The Rendever team started consulting with senior care communities during the pandemic’s onset to better understand staff’s unique challenges and needs. In response, Rand notes, they released several new major features. With group voice communication, residents can now converse with each other through the headsets. Whereas before the pandemic, residents often sat in rooms together while they enjoyed experiences, now they can be in entirely different rooms while still maintaining that critical social experience.
Caregiving staff are busier than ever, so RendeverLive™ was designed to give staff a reprieve. With RendeverLive™, any community using the software can have residents participate in full-service virtual reality sessions hosted by Rendever. These twice-a-week sessions save staff time planning and hosting the experiences, while also keeping residents connected with the broader Rendever network.
While virtual reality helps to alleviate loneliness, much of the relationship-building value took part after Rendever experiences. “The magic really happens the moment you take the headset off,” explains Rand. “You’ve just had this great experience with other residents. You’ve laughed together and smiled together. That authentic conversation has been building, so when you take the headset off and go to dinner together and talk, that’s where the relationship starts to evolve.”
While physical distancing prevents those in-person conversations, Rendever’s new Connection Corner helps to facilitate them – slightly differently. Now, each user can personalize their own look-alike avatar in virtual reality. After a session ends, residents go into a comfortable community room where they can see each other’s avatars and talk, continuing that important conversation and relationship building.
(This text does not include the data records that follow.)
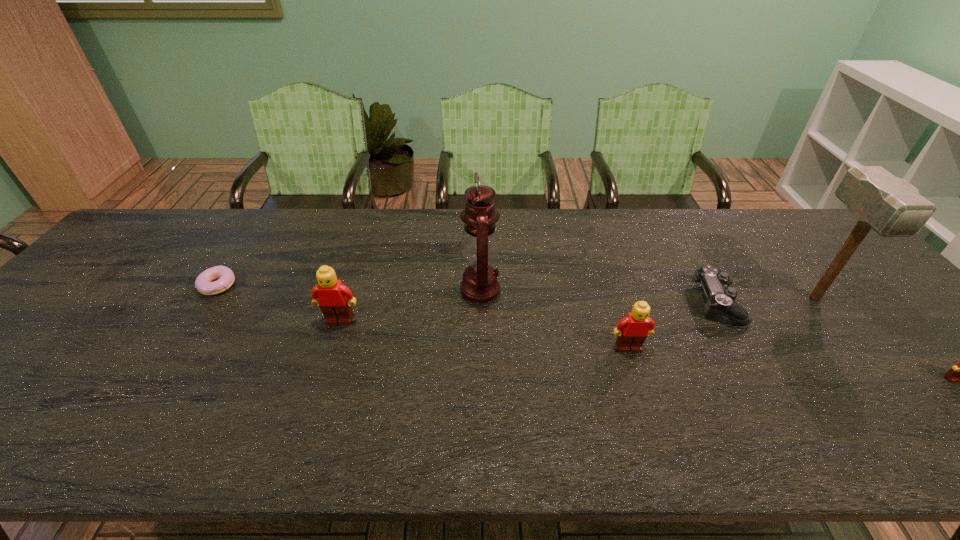
Identify the location of vacant position located 0.190m on the face of the leftmost Lego. The height and width of the screenshot is (540, 960). (317, 392).

Identify the location of vacant space located 0.140m on the face of the second shortest Lego. (647, 407).

You are a GUI agent. You are given a task and a screenshot of the screen. Output one action in this format:
    pyautogui.click(x=<x>, y=<y>)
    Task: Click on the free region located 0.170m on the back of the second shortest object
    This screenshot has width=960, height=540.
    Given the screenshot: What is the action you would take?
    tap(684, 243)

This screenshot has height=540, width=960. What are the coordinates of `vacant space located on the back of the oil lamp` in the screenshot? It's located at (480, 238).

Where is `vacant space situated on the left of the doughnut`? This screenshot has height=540, width=960. vacant space situated on the left of the doughnut is located at coordinates (180, 286).

Locate an element on the screen. The image size is (960, 540). vacant space located on the striking face of the second object from right to left is located at coordinates (850, 341).

Find the location of `object present at the right edge`. object present at the right edge is located at coordinates (889, 205).

Find the location of a particular element. The height and width of the screenshot is (540, 960). free point at the far edge is located at coordinates (690, 214).

The width and height of the screenshot is (960, 540). In the image, there is a desktop. What are the coordinates of `free space at the near edge` in the screenshot? It's located at (853, 401).

The image size is (960, 540). Find the location of `blank space at the left edge`. blank space at the left edge is located at coordinates pyautogui.click(x=26, y=355).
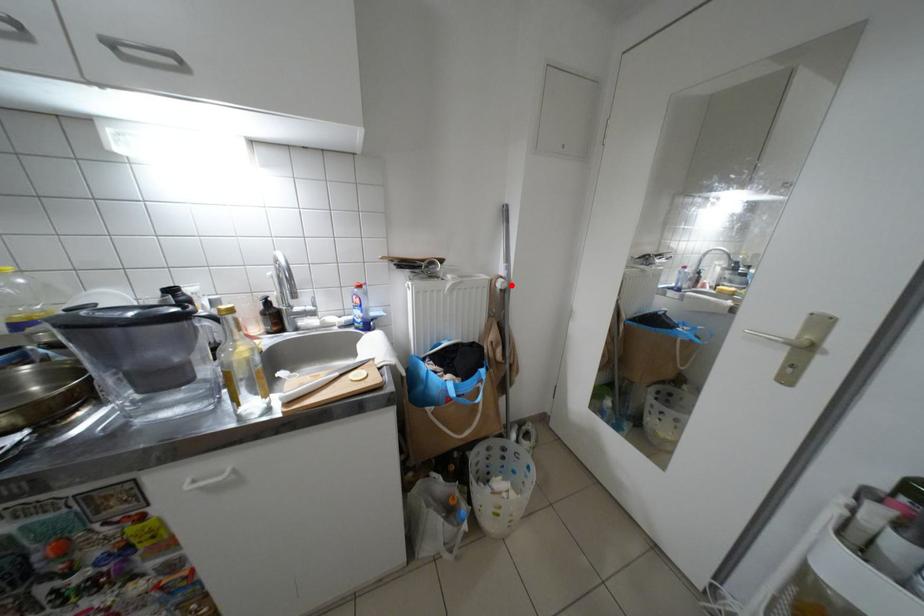
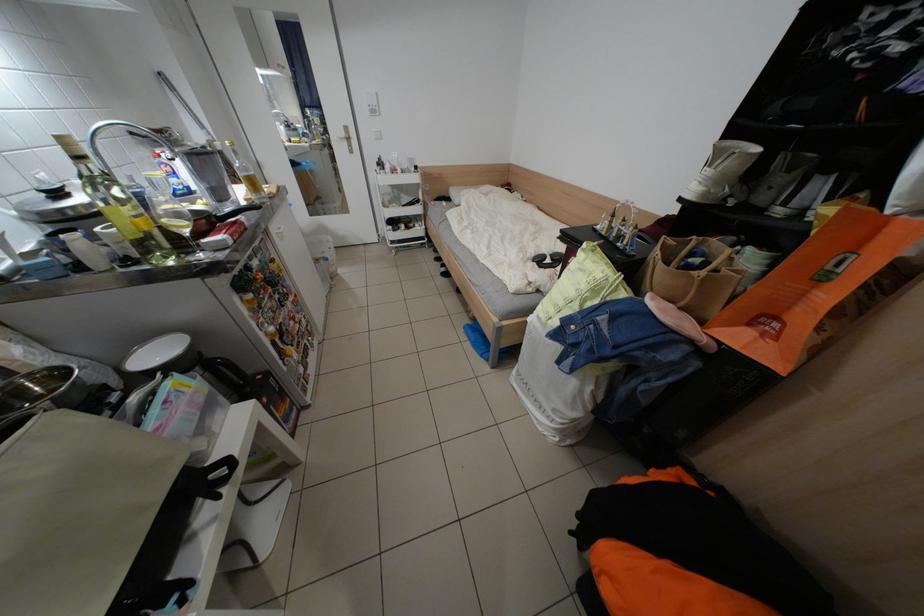
The point at the highlighted location is marked in the first image. Where is the corresponding point in the second image?

(231, 148)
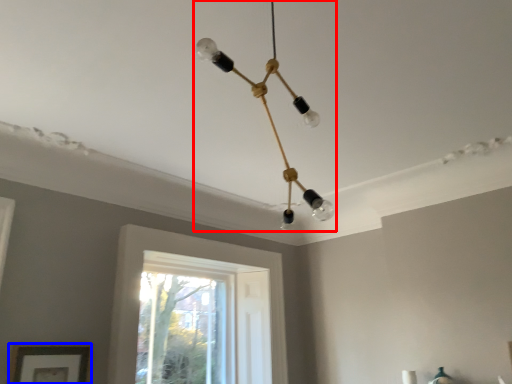
Question: Among these objects, which one is farthest to the camera, lamp (highlighted by a red box) or picture frame (highlighted by a blue box)?

Choices:
 (A) lamp
 (B) picture frame

Answer: (B)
With the pandemic anticipated to last well into 2021, virtual reality is poised to help residents engage socially, and senior care facility staff and owners recognize that. “I think the best part of my job is we hear from our community partners pretty much on a daily basis. They contact us to go over a magical moment they’ve just had with a resident that they can’t wait to share, or when they’re excited about a new experience we’ve launched, or just to say they love the system,” says Rand. “From an industry perspective, with all the negativity around the pandemic, the fact that our platform can be a spot of light day in and day out is magnificent.”